06 - Sentuhan Rosa

6.5K 103 137
                                    

Entah siapa yang memulai tiba-tiba kami sudah berciuman dengan saling memagut. Rosa begitu lihai berciuman, meresapi setiap sudut bibirku, aku dapat merasakan betul kulumannya yang menghisap begitu erat dan dalam. Entah bagaimana aku menjelaskannya, aku hampir lupa rasanya berciuman, sensasi ketika pembuluh darah berdesir mengalir deras, jantung yang terpacu kencang. Sungguh nikmatnya bukan main, aku benar-benar tidak menyangka ketiban rejeki apa aku tiba-tiba bisa berciuman mesra dan erotis seperti ini bersama seorang wanita cantik yang boleh dibilang baru saja kukenal.

Nafas kami sama-sama ngos-ngosan, setelah saling menarik nafas kami lanjut lagi foreplay ciuman basah nan erotis itu sampai lidah kami saling menjulur menjilat satu sama lain.

Aku dan mantan istriku saja tidak pernah berciuman sampai sedekat, sebasah dan sehangat ini. Selama menikah dengan Indri, ia hanya mau berciuman bibir itu pun sebentar saja, setiap aku menciumnya lebih lama ia selalu banyak alasan untuk menghindar, apalagi ciuman yang lebih basah, ia selalu menolak dengan alasan jijik, tidak suka basah-basahan dengan air liur.

Rosa menarik tanganku dan meletakkannya di atas toketnya, aku yang sudah mendapat lampu hijau tentu tidak menyia-nyiakannya, kuraba dan kuremas sepasang aset bukit kembar yang begitu empuk, kenyal, benar-benar bulat sempurna, penuh berisi.

"Uuuunnghh..." Rosa melenguh sampai mendongak saat kuremas buah dadanya itu.

Akhirnya karena sudah tak tahan kami pun saling melepas pakaian, Rosa melepas kemeja dan celana yang kukenakan begitu pula Rosa juga kutelanjangi hingga bersisa BH dan celana CD short ketatnya saja. Tangan Rosa langsung meraba ke burung mungilku.

"Ih... kecil banget Rik punya lu..." kata Rosa.

Aku pun murung mendengarnya, aku jadi teringat mantan istriku yang terang-terangan mengatakan kalau aku pemain seks yang payah dan tidak memuaskan.

"Tenang aja say, jangan berkecil hati. Justru enak kan punya barang kecil gini, sensitifitasnya luar biasa." katanya lagi.

"Tapi nggak bisa puasin cewek..." kataku.

"Kata siapa?" balas Rosa.

"Katanya kurang nendang kalau kecil."

"Hmm... kamu belum tau aja, banyak koq jutaan variasi cara untuk memuaskan cewek nggak cuma modal pentungan jumbo." balas Rosa.

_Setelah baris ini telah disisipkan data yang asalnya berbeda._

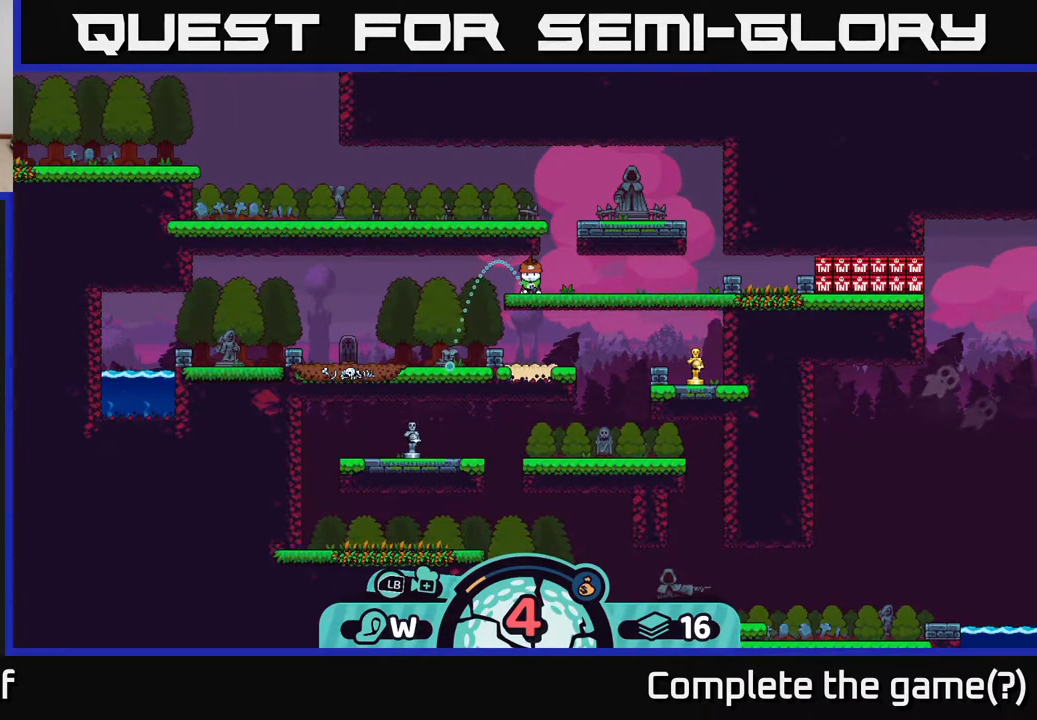
Gameplay with a controller (Xbox layout); each line is a JSON object with the inputs held at the frame after it. "events" lists button and stick changes between this image and that frame as [ms after this image, input, new state], when the widget could be followed in between.
{"buttons": [], "left_stick": "center", "right_stick": "center", "events": [[17, "A", "down"], [350, "A", "up"]]}
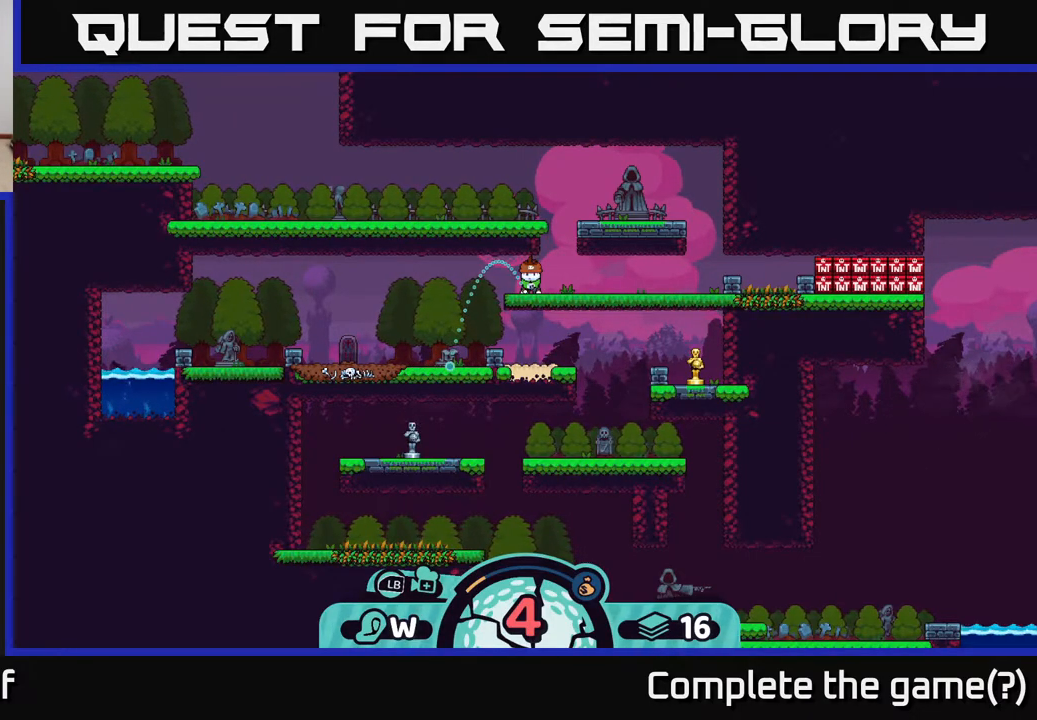
{"buttons": [], "left_stick": "center", "right_stick": "center", "events": []}
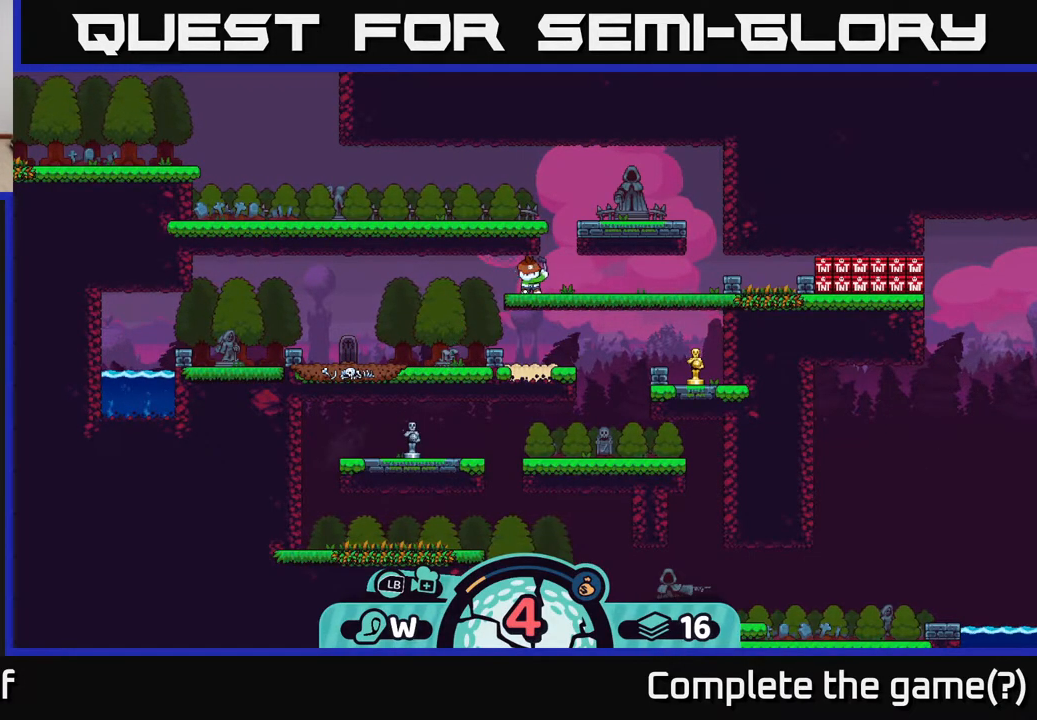
{"buttons": [], "left_stick": "center", "right_stick": "center", "events": []}
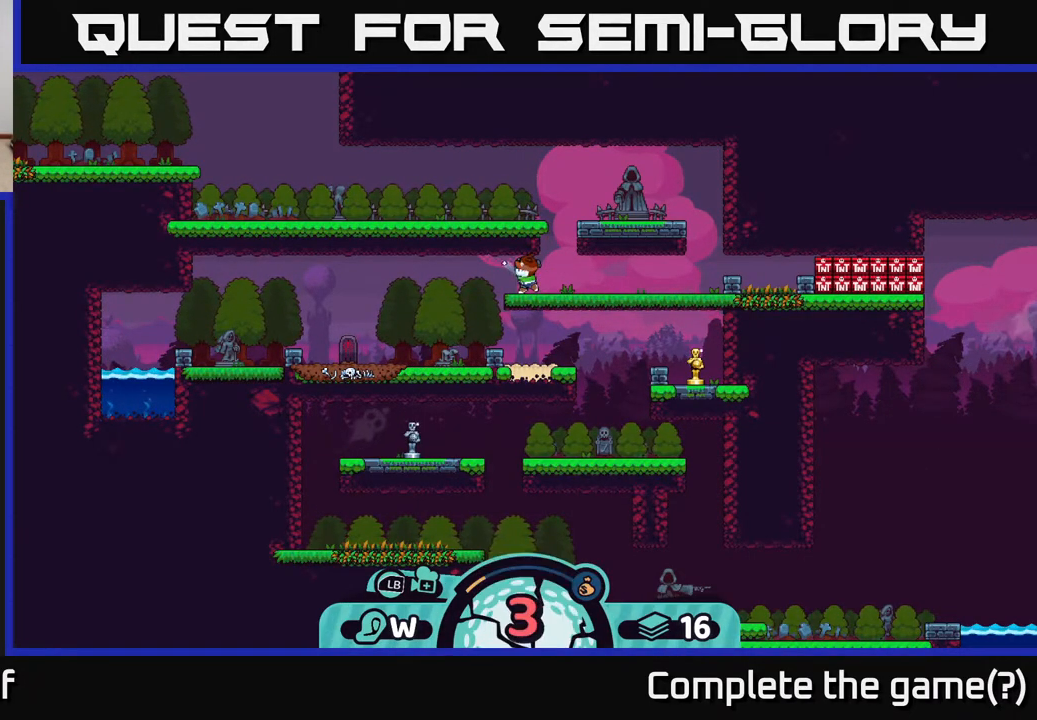
{"buttons": [], "left_stick": "center", "right_stick": "center", "events": []}
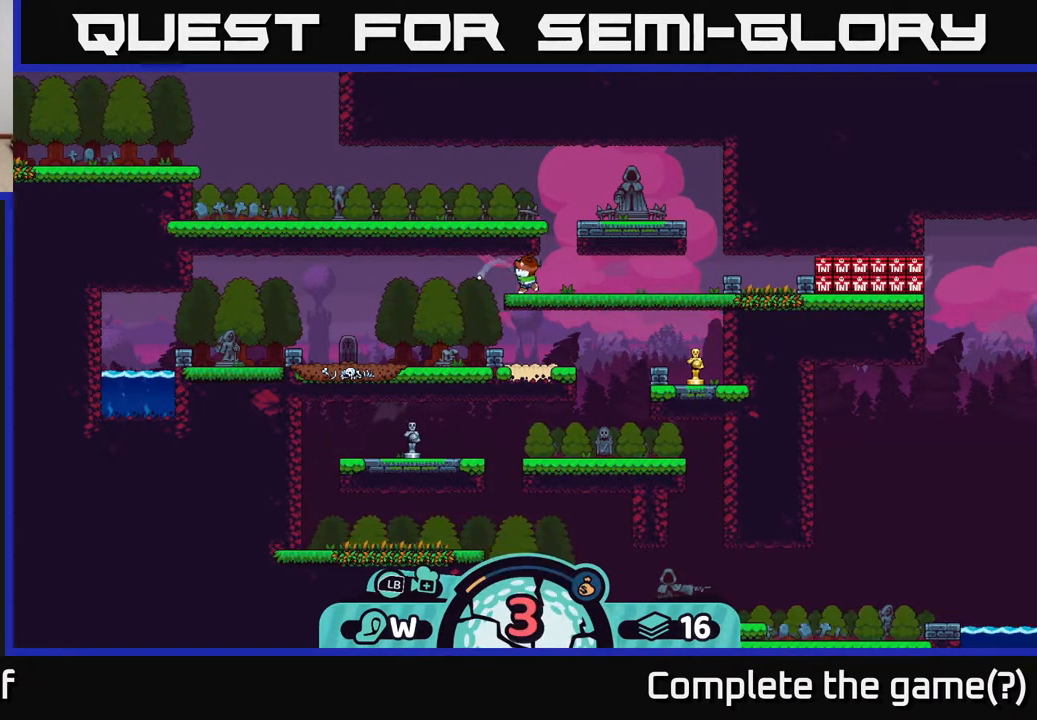
{"buttons": [], "left_stick": "center", "right_stick": "center", "events": [[350, "left_stick", "right"], [367, "A", "down"], [467, "A", "up"], [467, "left_stick", "center"]]}
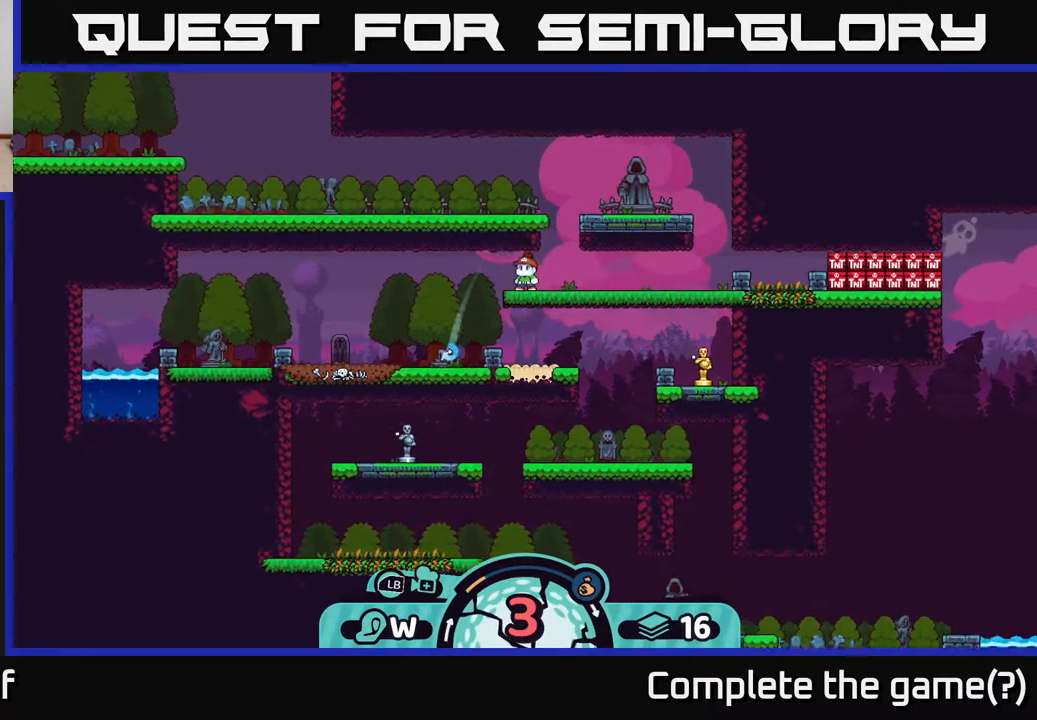
{"buttons": [], "left_stick": "center", "right_stick": "center", "events": []}
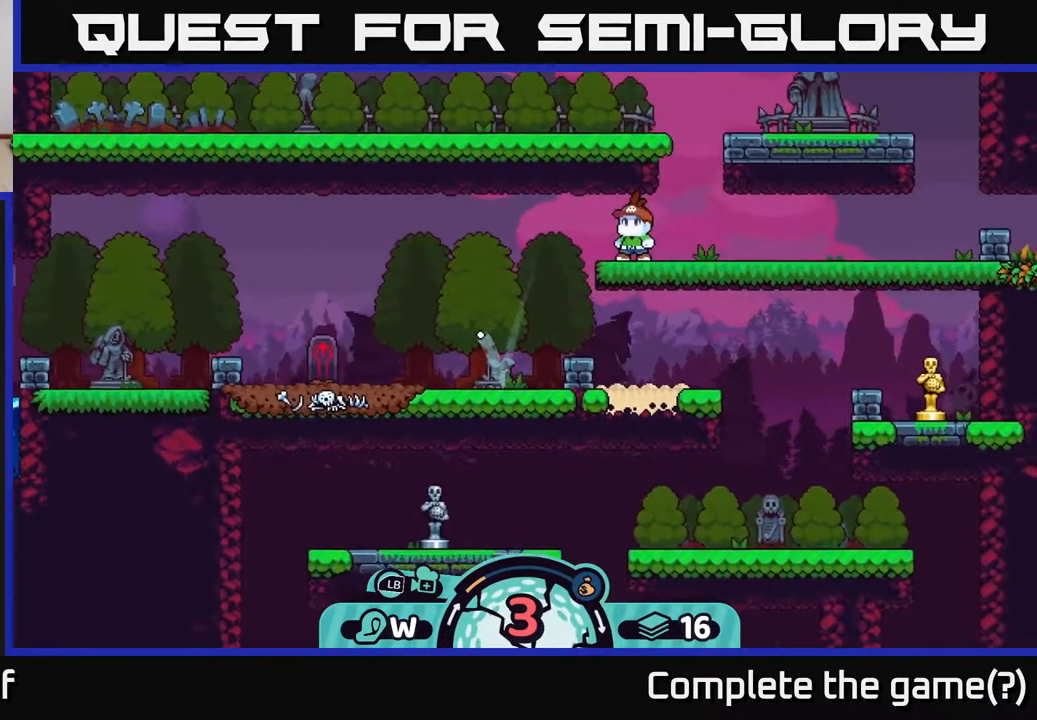
{"buttons": [], "left_stick": "center", "right_stick": "center", "events": [[167, "left_stick", "right"], [417, "left_stick", "center"]]}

Tanpa menunggu lagi Rosa menurunkan celana kolor yang kukenakan dan menyuruhku menyandar di dinding dan ia pun berjongkok di depanku, lalu tanpa ragu ia mengoral organ sensitif di selangkanganku itu. Mulutnya dengan mudahnya melahap burung mungilku, seluruh batangku masuk ke dalam mulutnya tanpa sisa sama sekali. Sembari batangku dikulum rapat oleh jepitan mulutnya, kulit zakarku dijilat-jilatnya, sungguh kombinasi yang membawa kenikmatan luar biasa.

Cukup lama aku menikmati hisapan Rosa yang naik turun menyedot-nyedot bagian intimku sampai aku mulai berdenyut-denyut hingga lututku terasa semakin gemetar.

"Roos... Rooos... ngliu Ros... gue mau pipiiiss..." kataku sambil mengerang dan mendesah.

Lalu tiba-tiba dihisapnya kencang sembari ditarik dari pangkal dan berhenti di ujung palkonku. Saat berhenti di sana, lidahnya menari memutari sambil tetap menghisap.

"Aahh... aah... Rooos... geli Rooos... gue nggak kuat..." erangku dengan nafas yang melenguh-lenguh.

Serrrr... terasa cairan mengalir geli di sepanjang saluran kencingku.

Hisapan Rosa sukses membuatku merasakan melayang-layang dan berdenyut-denyut.

"Gue orgasme Ros..." kataku yang terengah-engah...

"Belum... lu belum orgasme..." katanya.

"Apa??"

"Sekarang baru lu orgasme." katanya sambil menekan sebuah bagian titik pertemuan sebuah urat saraf di antara pertemuan kantung zakar dengan lubang analku.